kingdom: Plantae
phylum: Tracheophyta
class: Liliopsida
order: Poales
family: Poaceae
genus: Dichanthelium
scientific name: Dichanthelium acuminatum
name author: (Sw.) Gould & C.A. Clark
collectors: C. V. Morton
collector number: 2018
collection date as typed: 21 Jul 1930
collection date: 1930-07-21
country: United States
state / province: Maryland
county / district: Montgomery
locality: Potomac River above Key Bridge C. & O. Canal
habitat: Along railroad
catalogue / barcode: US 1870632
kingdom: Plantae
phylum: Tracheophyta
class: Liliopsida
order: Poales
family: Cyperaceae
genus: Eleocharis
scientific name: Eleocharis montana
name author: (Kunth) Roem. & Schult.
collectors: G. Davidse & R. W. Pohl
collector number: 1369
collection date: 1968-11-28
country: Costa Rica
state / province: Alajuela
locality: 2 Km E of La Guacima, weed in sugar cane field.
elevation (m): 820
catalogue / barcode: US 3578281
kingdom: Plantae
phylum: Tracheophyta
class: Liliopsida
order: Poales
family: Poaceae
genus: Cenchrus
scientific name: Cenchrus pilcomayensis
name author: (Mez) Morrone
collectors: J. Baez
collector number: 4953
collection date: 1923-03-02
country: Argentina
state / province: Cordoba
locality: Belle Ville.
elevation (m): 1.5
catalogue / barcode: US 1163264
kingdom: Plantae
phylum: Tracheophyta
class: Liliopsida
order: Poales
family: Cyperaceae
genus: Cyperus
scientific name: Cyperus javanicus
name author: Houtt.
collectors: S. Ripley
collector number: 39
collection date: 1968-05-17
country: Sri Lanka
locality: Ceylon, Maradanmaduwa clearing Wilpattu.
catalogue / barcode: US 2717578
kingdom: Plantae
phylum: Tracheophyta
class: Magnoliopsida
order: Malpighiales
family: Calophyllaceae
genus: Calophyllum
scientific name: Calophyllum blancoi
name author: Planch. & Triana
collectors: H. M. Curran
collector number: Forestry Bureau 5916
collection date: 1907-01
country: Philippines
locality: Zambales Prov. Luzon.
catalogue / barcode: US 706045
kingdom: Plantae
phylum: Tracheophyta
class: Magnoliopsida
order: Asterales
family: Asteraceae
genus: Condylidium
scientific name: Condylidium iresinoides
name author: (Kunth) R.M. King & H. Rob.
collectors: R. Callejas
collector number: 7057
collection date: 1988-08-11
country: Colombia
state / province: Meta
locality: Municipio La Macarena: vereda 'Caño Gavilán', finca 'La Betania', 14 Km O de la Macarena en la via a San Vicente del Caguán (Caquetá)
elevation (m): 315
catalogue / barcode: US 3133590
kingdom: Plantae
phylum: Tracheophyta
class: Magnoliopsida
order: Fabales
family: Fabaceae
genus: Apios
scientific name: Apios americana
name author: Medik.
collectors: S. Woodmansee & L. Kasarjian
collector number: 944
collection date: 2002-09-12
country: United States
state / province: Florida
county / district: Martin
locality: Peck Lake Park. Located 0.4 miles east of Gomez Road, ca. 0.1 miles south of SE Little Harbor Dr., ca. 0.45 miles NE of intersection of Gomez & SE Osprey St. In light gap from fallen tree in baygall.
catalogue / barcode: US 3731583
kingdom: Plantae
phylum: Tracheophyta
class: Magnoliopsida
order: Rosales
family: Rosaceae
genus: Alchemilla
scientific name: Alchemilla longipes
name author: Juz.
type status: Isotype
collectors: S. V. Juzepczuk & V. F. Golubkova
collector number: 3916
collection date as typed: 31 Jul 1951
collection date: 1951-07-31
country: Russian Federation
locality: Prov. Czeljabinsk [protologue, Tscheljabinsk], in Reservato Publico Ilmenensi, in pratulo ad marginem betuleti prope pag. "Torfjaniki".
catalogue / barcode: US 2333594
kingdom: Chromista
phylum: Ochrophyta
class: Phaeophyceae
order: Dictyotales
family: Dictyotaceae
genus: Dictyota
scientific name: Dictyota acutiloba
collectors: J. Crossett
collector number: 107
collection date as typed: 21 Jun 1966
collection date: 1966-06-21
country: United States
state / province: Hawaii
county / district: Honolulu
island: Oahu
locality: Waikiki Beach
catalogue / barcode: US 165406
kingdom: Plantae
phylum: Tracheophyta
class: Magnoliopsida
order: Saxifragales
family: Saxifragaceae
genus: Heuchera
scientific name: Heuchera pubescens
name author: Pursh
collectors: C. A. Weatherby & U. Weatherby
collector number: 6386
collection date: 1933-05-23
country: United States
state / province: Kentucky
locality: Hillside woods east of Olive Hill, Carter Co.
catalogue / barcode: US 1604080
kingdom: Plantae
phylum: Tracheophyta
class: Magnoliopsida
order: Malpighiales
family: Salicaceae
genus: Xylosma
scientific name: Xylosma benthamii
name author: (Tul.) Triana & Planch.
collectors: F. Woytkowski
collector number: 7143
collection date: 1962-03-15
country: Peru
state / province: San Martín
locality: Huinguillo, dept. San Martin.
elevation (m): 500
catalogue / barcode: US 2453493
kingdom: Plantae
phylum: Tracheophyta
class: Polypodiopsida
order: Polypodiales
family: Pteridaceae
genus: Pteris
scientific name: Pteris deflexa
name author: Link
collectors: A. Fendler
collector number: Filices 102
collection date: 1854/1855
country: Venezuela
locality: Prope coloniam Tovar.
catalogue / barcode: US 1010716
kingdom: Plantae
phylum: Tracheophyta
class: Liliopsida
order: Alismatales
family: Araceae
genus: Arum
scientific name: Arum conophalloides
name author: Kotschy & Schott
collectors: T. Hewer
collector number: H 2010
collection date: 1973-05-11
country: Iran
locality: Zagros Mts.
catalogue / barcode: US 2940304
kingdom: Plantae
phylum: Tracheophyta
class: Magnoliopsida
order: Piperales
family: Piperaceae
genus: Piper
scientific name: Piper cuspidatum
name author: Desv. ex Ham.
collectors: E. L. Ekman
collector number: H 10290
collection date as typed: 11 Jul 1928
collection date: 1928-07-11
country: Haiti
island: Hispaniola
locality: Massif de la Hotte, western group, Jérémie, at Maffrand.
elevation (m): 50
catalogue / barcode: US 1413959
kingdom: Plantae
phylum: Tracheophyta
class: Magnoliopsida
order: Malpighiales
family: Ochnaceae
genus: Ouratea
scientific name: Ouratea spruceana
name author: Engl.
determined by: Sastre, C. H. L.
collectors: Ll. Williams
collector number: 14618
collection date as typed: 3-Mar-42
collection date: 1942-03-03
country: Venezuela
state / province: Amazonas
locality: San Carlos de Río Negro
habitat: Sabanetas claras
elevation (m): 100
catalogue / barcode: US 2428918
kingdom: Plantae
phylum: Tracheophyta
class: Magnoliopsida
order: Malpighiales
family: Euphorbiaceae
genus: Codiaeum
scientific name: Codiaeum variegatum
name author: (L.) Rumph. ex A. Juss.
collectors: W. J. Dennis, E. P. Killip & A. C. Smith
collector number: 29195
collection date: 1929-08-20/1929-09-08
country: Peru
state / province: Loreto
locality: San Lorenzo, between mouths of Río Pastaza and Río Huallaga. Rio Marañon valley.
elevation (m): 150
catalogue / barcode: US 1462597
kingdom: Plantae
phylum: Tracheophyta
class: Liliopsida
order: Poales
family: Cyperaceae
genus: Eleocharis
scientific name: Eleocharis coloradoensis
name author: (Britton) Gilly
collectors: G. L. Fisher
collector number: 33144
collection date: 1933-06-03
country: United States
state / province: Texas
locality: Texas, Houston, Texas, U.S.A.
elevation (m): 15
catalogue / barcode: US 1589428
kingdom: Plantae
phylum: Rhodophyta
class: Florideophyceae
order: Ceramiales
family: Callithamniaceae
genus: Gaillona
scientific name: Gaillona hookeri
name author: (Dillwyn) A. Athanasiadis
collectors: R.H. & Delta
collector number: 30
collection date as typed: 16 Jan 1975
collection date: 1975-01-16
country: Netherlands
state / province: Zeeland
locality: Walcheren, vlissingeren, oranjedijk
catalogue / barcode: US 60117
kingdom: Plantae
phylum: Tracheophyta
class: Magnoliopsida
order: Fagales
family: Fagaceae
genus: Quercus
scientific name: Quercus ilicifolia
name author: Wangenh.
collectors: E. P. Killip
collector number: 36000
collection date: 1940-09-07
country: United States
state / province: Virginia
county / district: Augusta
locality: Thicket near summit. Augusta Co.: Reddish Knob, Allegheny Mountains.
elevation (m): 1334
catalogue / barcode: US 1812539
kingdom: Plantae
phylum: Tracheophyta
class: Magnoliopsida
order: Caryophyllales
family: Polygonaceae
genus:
________________________________________
## What you should do
Transcribe the listing word for word, starting at the line that contains "collector number: 36000" and going through its last line.

## Final answer
collector number: 36000
collection date: 1940-09-07
country: United States
state / province: Virginia
county / district: Augusta
locality: Thicket near summit. Augusta Co.: Reddish Knob, Allegheny Mountains.
elevation (m): 1334
catalogue / barcode: US 1812539
kingdom: Plantae
phylum: Tracheophyta
class: Magnoliopsida
order: Caryophyllales
family: Polygonaceae
genus:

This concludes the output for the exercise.